▸ **Provided information**:

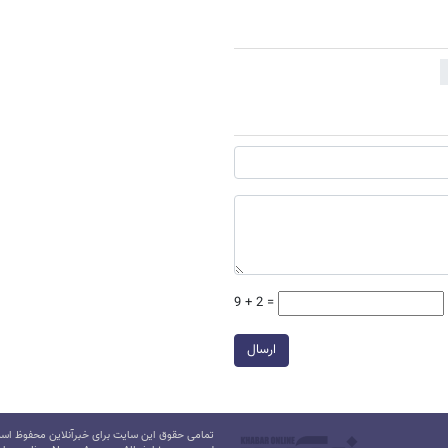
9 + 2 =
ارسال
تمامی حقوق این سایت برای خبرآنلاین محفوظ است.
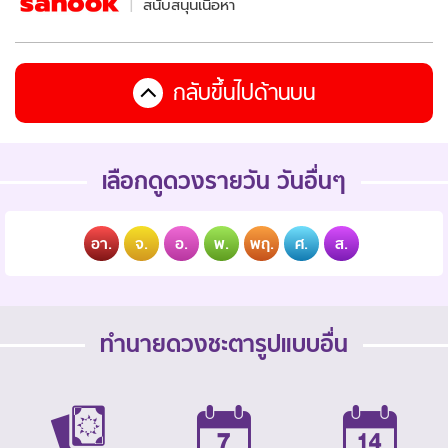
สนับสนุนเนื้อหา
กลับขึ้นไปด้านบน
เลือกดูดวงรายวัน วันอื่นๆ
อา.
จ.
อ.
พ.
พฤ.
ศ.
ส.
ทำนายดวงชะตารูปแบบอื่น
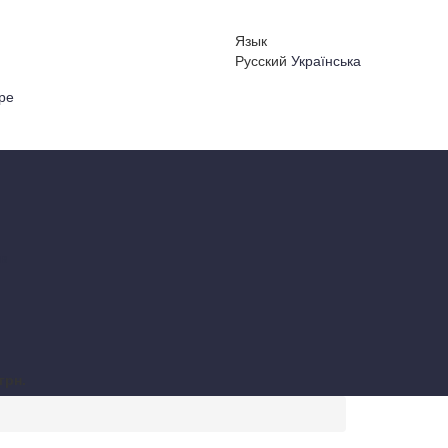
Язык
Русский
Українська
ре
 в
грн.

▸ **What is needed**: Quote the items above word for word, starting at the line with "สนับสนุนเนื้อหา" and continuing up to and including the last line of the items. Leave the pictures out of your answer.

▸ **Written answer**:
สนับสนุนเนื้อหา
กลับขึ้นไปด้านบน
เลือกดูดวงรายวัน วันอื่นๆ
อา.
จ.
อ.
พ.
พฤ.
ศ.
ส.
ทำนายดวงชะตารูปแบบอื่น
Язык
Русский
Українська
ре
 в
грн.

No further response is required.